With thanks to the Michigan State blog, The Only Colors (seen here) I wanted to give a visual representation of the Deacon offense this season. While the defense has been equal in contributing to our struggles so far this season (currently 246th in KenPom adjusted efficiency), defensive stats are not as developed as offensive stats.
So today we are going to look at the individual offensive ratings and usage percentages for the 131st ranked team in offensive efficiency to date. I believe many of the results of this exercise will already be known but it will be nice to see in visual form. (All numbers courtesy of Statsheet.com).
Click through for a look at our offense statistically.
Now for those who may not be familiar with advanced stats, let me break down this chart in a few sentences. The usage rate is how many possessions a player uses when they are in the game (shots taken and turnovers). Offensive rating is how many points per 100 individual possession the player will score.
- Players in the upper right quadrant are high usage, high efficiency players. This is what you want to see and should continue to be the focal points of the offense. These are the stars of the team and should continue to get minutes.
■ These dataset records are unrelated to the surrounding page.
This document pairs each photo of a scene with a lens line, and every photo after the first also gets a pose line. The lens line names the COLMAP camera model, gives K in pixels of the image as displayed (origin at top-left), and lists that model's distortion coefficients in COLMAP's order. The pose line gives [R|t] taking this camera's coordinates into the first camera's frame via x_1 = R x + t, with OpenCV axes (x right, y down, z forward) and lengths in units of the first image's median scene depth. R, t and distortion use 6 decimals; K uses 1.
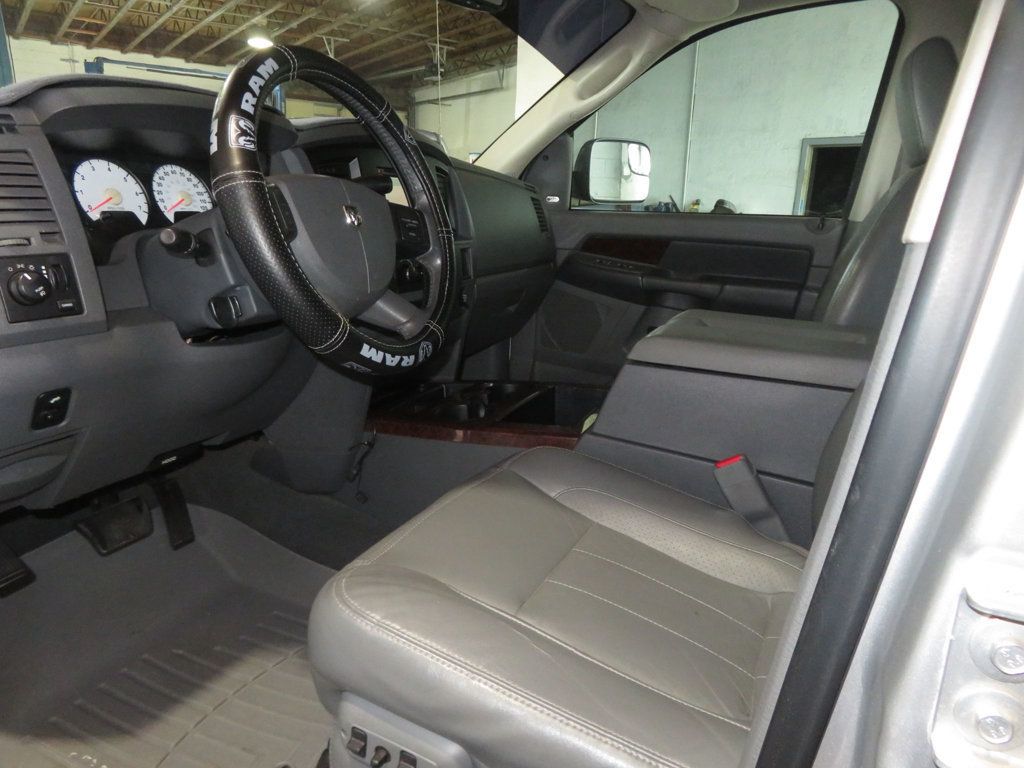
lens RADIAL K [[729.9, 0, 512.0], [0, 729.9, 384.0], [0, 0, 1]] dist [0.000139, -0.002258]
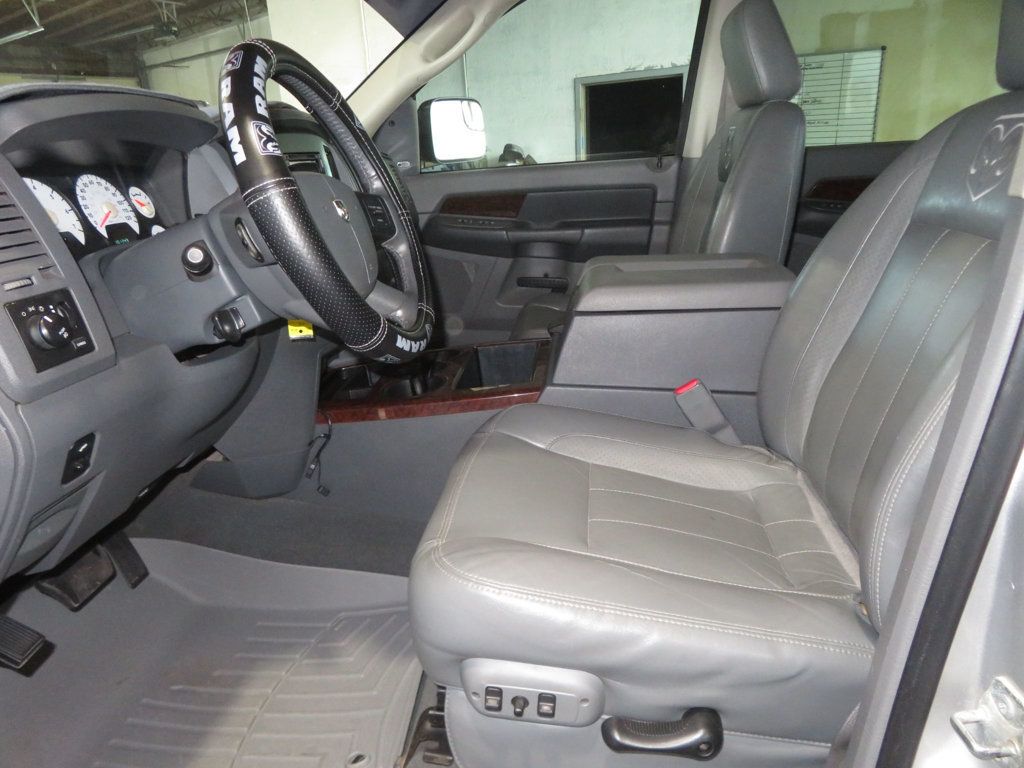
lens RADIAL K [[729.9, 0, 512.0], [0, 729.9, 384.0], [0, 0, 1]] dist [0.000139, -0.002258]
pose [[0.950112, -0.176476, 0.257183, -0.241569], [0.160760, 0.983658, 0.081077, -0.032877], [-0.267288, -0.035687, 0.962956, -0.021240]]
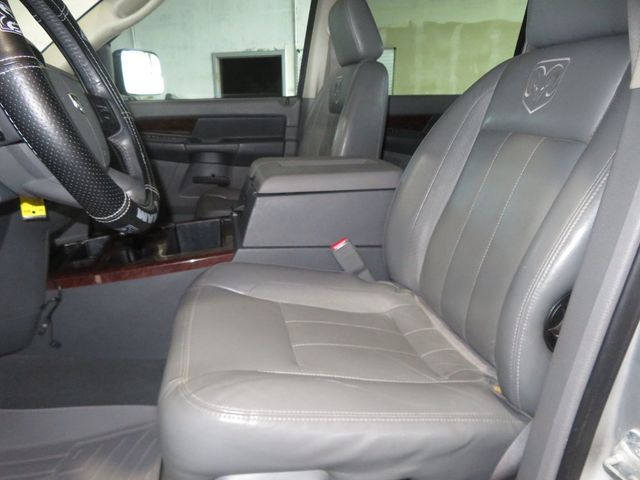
lens RADIAL K [[458.6, 0, 320.9], [0, 458.6, 239.7], [0, 0, 1]] dist [-0.000880, 0.003989]
pose [[0.815103, -0.211777, 0.539219, -0.277591], [0.180009, 0.977300, 0.111724, -0.025200], [-0.550639, 0.005998, 0.834722, 0.153974]]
- Players in the upper left quadrant are players that use a lot of possession but do not have the offensive rating to justify the usage. They should lower their usage rate, as they are hurting the offensive efficiency of the team.
- Players in the lower right quadrant are low usage- high efficiency players. It could be useful for them to start using more possession, assuming they stay at a similar offensive rating. It could also mean that they have been benefiting from a limited role and might struggle in a larger role.
- Players in the lower left quadrant are players that don't use a ton of possessions and have a low offensive rating. They should see limited minutes.
A couple notes before we begin:
- I chose not to include Chennault since he has only played in one game. The sample size was way too low for him to justify inclusion.
- Be aware of a small sample size for Tabb and Mescheriakov. They have only played in 7 and 5 games, respectively, so some of their results may be skewed based on this.
- The midpoints on this plot are semi-arbitrary. I chose 20% usage rate since that is commonly accepted as average for a player. I went with 105 for the offensive rating cutoff, as this is slightly above the rating for the team as a whole this season.
A couple of observations
- I am not surprised to see McKie as the only player in the upper right quadrant. He has clearly been our best player so far this season.
- I am torn on what to do with Gary Clark. On one hand, he is the player with the highest offensive rating (by far) and could help the team by using more possessions. He is a senior and has earned his spot on the floor. On the other hand, he is not part of the future of the team and it may be better to let the young guys play.
- As expected, there are too many players in the upper left quadrant, showing that our high usage players are some of our least efficient players. Several players have a solid efficiency and a little improvement could help the Deacs pull out a few wins the rest of the season.
I think this is a good representation of the struggles the Deacs are going through. Only one high usage, high efficiency players, with plenty of high usage players struggling. There are plenty of underlying reasons for their struggles but the results are pretty clear in the chart.